TEKS HALAMAN
Caption: Ketua Umum Perkumpulan Advocaten Indonesia (PAI) DR. Sultan Junaidi, MH (Foto: Istimewa)
LAMPUNG, (FN) – Praktisi Hukum yang juga Ketua Umum Badan Pimpinan Pusat Perkumpulan Advocaten Indonesia (BPP PAI) DR. Sultan Junaidi, MH menilai sudah tepat langkah masyarakat lima keturunan kampung Bandar Dewa, Kecamatan Tulangbawang Tengah, kabupaten Tulangbawang Barat, Provinsi Lampung selaku pemilik tanah/ahli waris sah seluas 1.470 Ha di Pal 133-139 Omboelan Bawang Berak jika menduga ada sindikat mafia tanah yang bermain dalam proses Hak Guna Usaha (HGU).
Berikut penuturan lengkap DR. Sultan Junaidi, MH dalam tanggapan tertulisnya, Minggu (5/9/2021).
Terkait persoalan tersebut, kata Junaidi, jika kita berpedoman pada Undang-Undang Dasar Negara Republik Indonesia Tahun 1945 Pasal 33 ayat (3) diatur bahwa:
“Bumi dan Air dan Kekayaan Alam yang terkandung di dalamnya dikuasai oleh Negara dan dipergunakan untuk sebesar-besar kemakmuran rakyat.”

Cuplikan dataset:
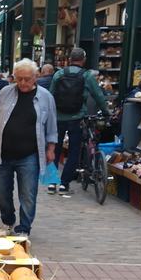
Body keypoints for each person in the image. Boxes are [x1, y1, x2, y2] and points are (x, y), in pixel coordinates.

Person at [0, 59, 57, 235]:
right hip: (1, 153)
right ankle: (8, 223)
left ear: (36, 77)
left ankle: (24, 229)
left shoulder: (46, 97)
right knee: (2, 192)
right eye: (19, 78)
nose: (22, 83)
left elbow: (52, 127)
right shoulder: (5, 93)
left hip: (29, 155)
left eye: (27, 79)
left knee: (28, 195)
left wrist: (51, 149)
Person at [48, 47, 109, 194]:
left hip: (58, 117)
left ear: (69, 59)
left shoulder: (59, 74)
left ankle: (51, 183)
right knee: (74, 151)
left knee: (54, 149)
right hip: (77, 118)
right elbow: (98, 95)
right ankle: (64, 184)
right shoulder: (87, 76)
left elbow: (50, 96)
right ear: (83, 60)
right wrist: (106, 112)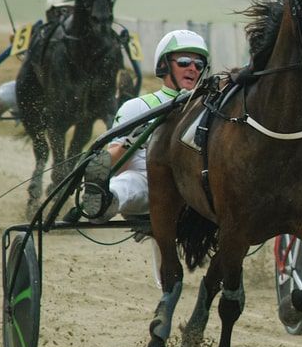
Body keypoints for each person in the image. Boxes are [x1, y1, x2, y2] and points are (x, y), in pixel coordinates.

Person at [80, 29, 209, 221]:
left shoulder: (208, 109)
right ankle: (105, 201)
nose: (193, 68)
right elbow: (114, 164)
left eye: (199, 64)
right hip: (147, 182)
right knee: (128, 182)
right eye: (184, 62)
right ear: (164, 65)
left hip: (193, 187)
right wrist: (129, 143)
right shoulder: (138, 107)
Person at [0, 0, 76, 116]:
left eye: (71, 12)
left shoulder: (81, 39)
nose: (66, 17)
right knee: (12, 91)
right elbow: (20, 48)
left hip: (66, 91)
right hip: (34, 88)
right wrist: (17, 40)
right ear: (51, 13)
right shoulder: (38, 33)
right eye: (62, 11)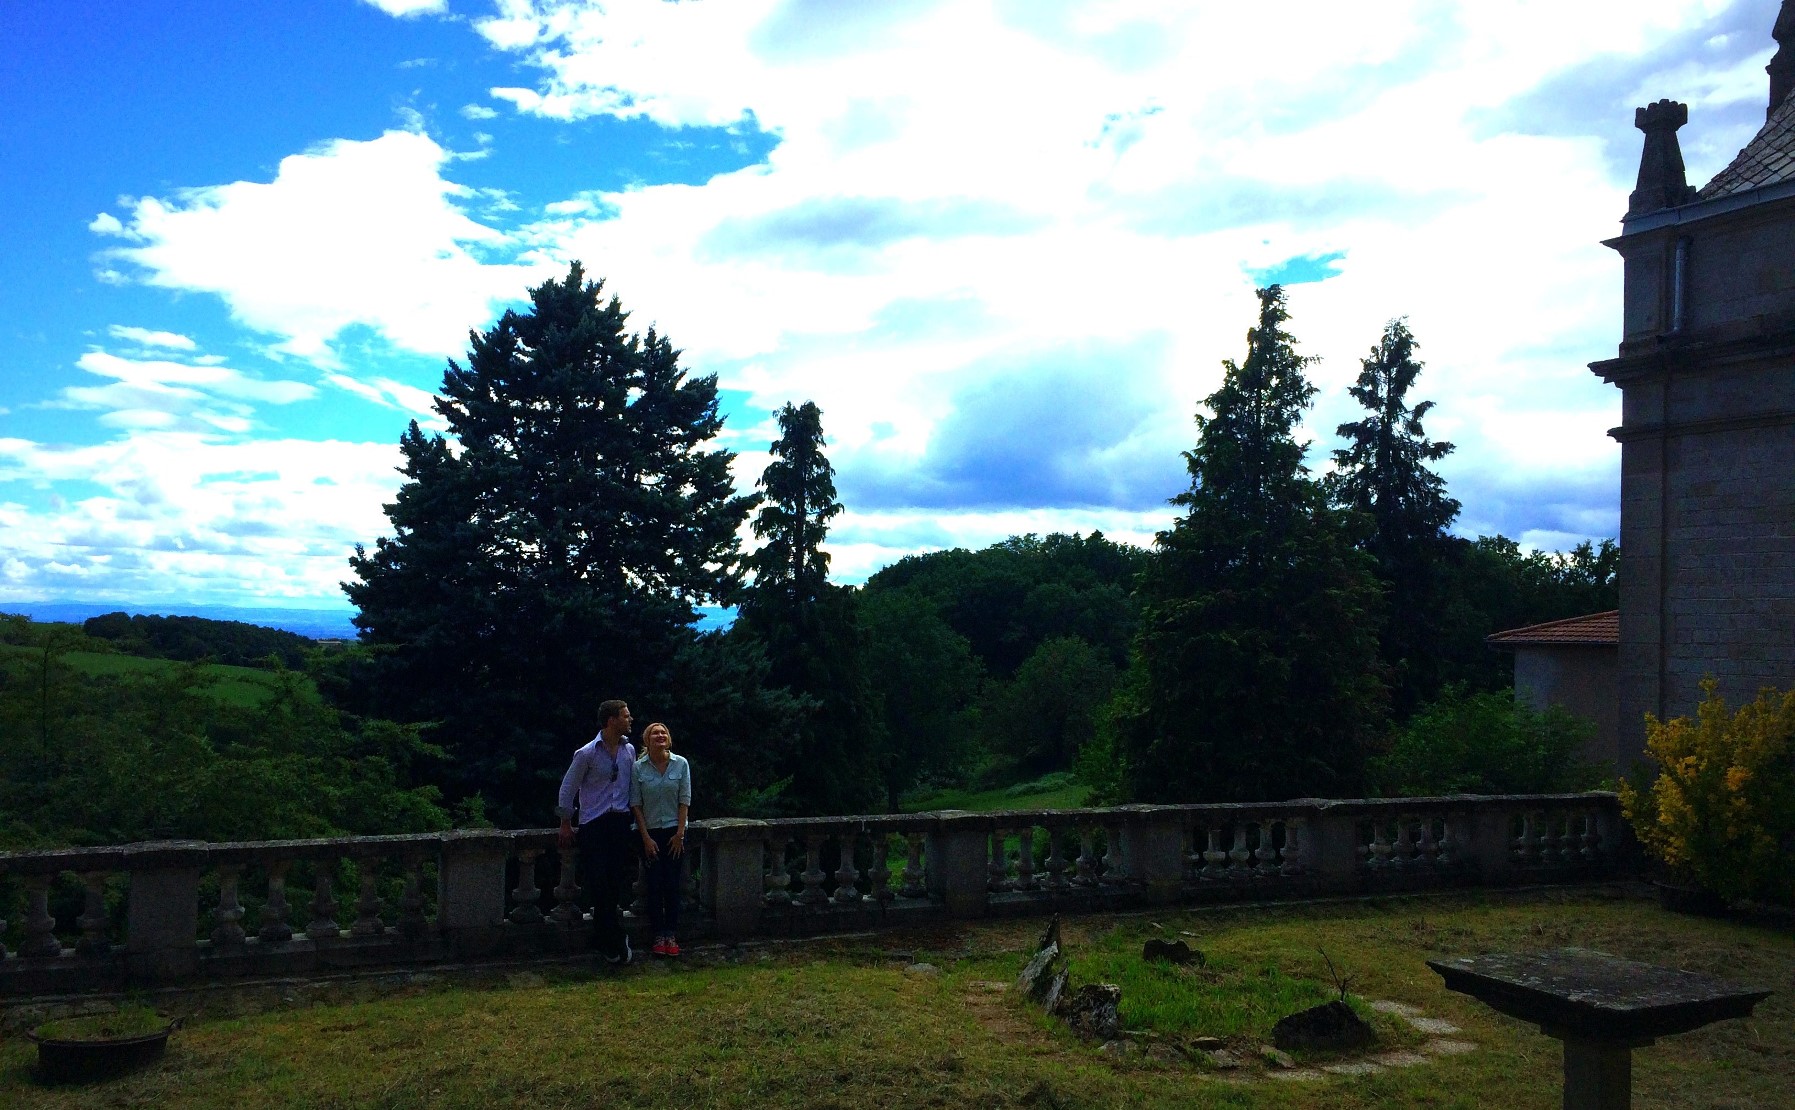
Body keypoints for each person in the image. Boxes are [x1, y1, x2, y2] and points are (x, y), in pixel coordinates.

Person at [557, 699, 636, 964]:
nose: (630, 720)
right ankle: (613, 937)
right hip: (594, 823)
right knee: (599, 883)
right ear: (611, 721)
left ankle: (606, 941)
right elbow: (568, 788)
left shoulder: (629, 751)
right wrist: (566, 823)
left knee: (614, 884)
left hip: (620, 822)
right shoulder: (587, 753)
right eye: (626, 716)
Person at [630, 721, 692, 957]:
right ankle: (658, 934)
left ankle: (671, 934)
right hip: (650, 832)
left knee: (672, 885)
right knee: (654, 885)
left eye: (663, 732)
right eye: (654, 733)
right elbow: (635, 804)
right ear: (647, 740)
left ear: (669, 738)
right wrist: (645, 838)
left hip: (674, 833)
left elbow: (684, 800)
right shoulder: (639, 768)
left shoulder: (681, 764)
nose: (659, 735)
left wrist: (680, 834)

RINCIAN LATIHAN
Perbarui satu bagian teks berita: mulailah dari kata-kata yang memuat "LAMPUNG, (FN) –" dan berhentilah setelah "tertulisnya, Minggu (5/9/2021).", lalu ganti "tanggapan tertulisnya" dengan "keterangan tertulisnya". Catatan data di atas tidak ada hubungannya dengan teks berita.

JAWABAN TERTULIS
LAMPUNG, (FN) – Praktisi Hukum yang juga Ketua Umum Badan Pimpinan Pusat Perkumpulan Advocaten Indonesia (BPP PAI) DR. Sultan Junaidi, MH menilai sudah tepat langkah masyarakat lima keturunan kampung Bandar Dewa, Kecamatan Tulangbawang Tengah, kabupaten Tulangbawang Barat, Provinsi Lampung selaku pemilik tanah/ahli waris sah seluas 1.470 Ha di Pal 133-139 Omboelan Bawang Berak jika menduga ada sindikat mafia tanah yang bermain dalam proses Hak Guna Usaha (HGU).
Berikut penuturan lengkap DR. Sultan Junaidi, MH dalam keterangan tertulisnya, Minggu (5/9/2021).